Москва порадовала Герцена буйством интеллектуальной жизни и свободных дружеских дискуссий, Владимир держал службой, семейным приютом. Но пора Александру Ивановичу отправляться в Петербург. Отец упорен, да и должность по канцелярии Министерства внутренних дел, определенная графом Строгановым, вполне подходящая для настойчивого желания Ивана Алексеевича.

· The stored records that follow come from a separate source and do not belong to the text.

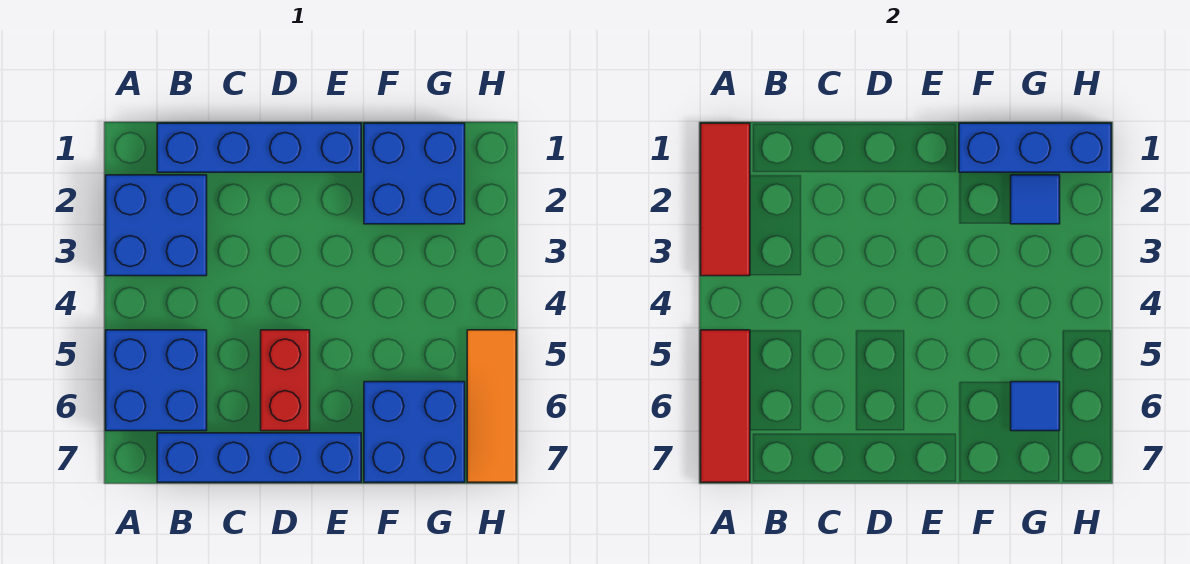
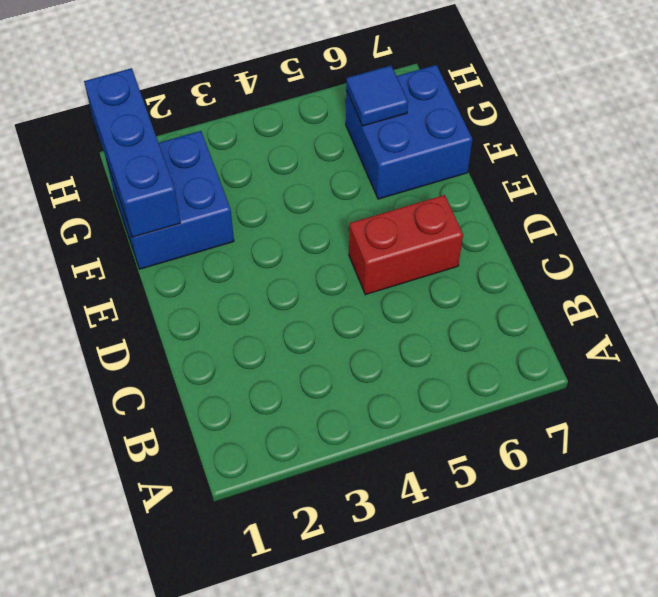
none -> blue brick A2:B3 level 1
none -> blue brick A5:B6 level 1
none -> blue brick B1:E1 level 1

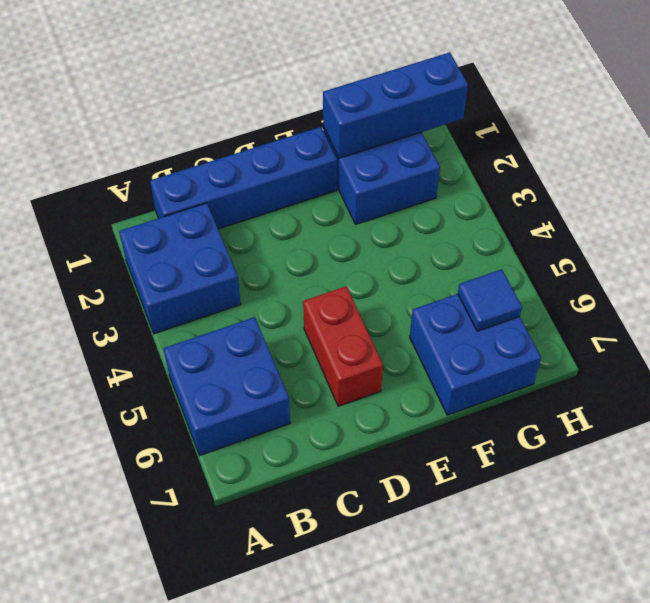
none -> blue brick B7:E7 level 1
none -> orange tile H5:H7 level 1
none -> red tile A1:A3 level 2

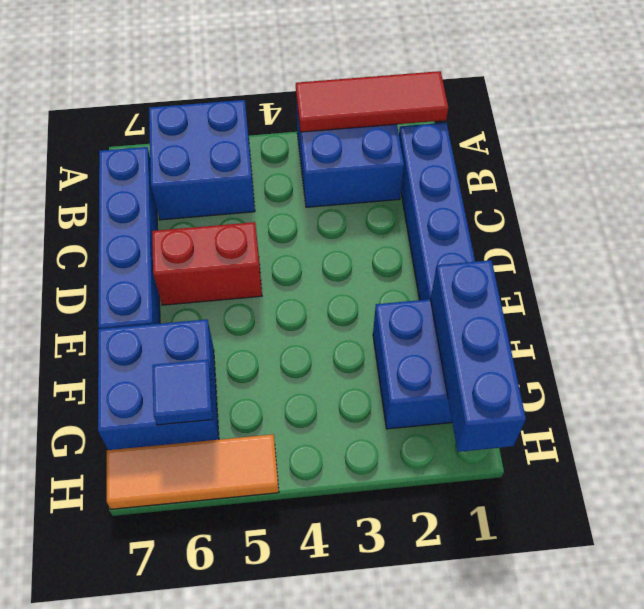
none -> red tile A5:A7 level 2
none -> blue tile G2 level 2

Итак, многократно повторяемый путь из Владимира в древнюю столицу, а оттуда – в невскую «резиденцию» (К. Аксаков употреблял именно это слово как дань предпочтения допетровской Москве) уставлен непременными вехами в далеко не определившейся до конца карьере Герцена. Писать или служить?

Глава 19
СВИДАНИЕ С ПЕТЕРБУРГОМ
 
…Куда-то кажет вдаль рукою
С коня могучий великан…
 
Н. П. Огарев. Юмор

Одиннадцатого декабря 1839 года в девять часов утра Герцен занял абонированное им место в дилижансе, чтобы отправиться в Петербург.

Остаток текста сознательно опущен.